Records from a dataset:
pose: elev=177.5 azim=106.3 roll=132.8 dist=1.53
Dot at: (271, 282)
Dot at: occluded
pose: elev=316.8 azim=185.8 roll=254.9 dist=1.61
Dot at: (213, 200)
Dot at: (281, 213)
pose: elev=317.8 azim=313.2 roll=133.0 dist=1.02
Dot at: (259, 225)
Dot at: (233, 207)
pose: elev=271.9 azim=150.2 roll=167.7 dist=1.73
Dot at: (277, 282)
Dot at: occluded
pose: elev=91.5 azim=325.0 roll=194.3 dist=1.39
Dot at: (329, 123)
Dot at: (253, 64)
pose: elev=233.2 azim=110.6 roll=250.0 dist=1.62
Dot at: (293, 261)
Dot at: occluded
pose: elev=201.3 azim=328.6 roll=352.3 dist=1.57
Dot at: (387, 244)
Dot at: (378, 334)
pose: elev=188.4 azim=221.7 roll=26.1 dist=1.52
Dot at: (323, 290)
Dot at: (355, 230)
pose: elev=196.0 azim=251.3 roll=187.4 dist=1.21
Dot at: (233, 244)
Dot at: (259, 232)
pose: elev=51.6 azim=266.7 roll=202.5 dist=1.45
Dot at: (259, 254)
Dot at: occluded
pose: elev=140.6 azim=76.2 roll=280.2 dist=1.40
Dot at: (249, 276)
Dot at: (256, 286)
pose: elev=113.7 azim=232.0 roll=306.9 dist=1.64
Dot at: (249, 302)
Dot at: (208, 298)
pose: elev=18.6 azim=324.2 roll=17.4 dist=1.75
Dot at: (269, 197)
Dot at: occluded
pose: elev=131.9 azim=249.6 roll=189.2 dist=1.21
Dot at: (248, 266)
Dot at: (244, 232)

WRITTEN INSTRUCTION: Please rewrite the data above with every "pose" changed to "view" and everything else kept the same.

FULL ANSWER:
view: elev=177.5 azim=106.3 roll=132.8 dist=1.53
Dot at: (271, 282)
Dot at: occluded
view: elev=316.8 azim=185.8 roll=254.9 dist=1.61
Dot at: (213, 200)
Dot at: (281, 213)
view: elev=317.8 azim=313.2 roll=133.0 dist=1.02
Dot at: (259, 225)
Dot at: (233, 207)
view: elev=271.9 azim=150.2 roll=167.7 dist=1.73
Dot at: (277, 282)
Dot at: occluded
view: elev=91.5 azim=325.0 roll=194.3 dist=1.39
Dot at: (329, 123)
Dot at: (253, 64)
view: elev=233.2 azim=110.6 roll=250.0 dist=1.62
Dot at: (293, 261)
Dot at: occluded
view: elev=201.3 azim=328.6 roll=352.3 dist=1.57
Dot at: (387, 244)
Dot at: (378, 334)
view: elev=188.4 azim=221.7 roll=26.1 dist=1.52
Dot at: (323, 290)
Dot at: (355, 230)
view: elev=196.0 azim=251.3 roll=187.4 dist=1.21
Dot at: (233, 244)
Dot at: (259, 232)
view: elev=51.6 azim=266.7 roll=202.5 dist=1.45
Dot at: (259, 254)
Dot at: occluded
view: elev=140.6 azim=76.2 roll=280.2 dist=1.40
Dot at: (249, 276)
Dot at: (256, 286)
view: elev=113.7 azim=232.0 roll=306.9 dist=1.64
Dot at: (249, 302)
Dot at: (208, 298)
view: elev=18.6 azim=324.2 roll=17.4 dist=1.75
Dot at: (269, 197)
Dot at: occluded
view: elev=131.9 azim=249.6 roll=189.2 dist=1.21
Dot at: (248, 266)
Dot at: (244, 232)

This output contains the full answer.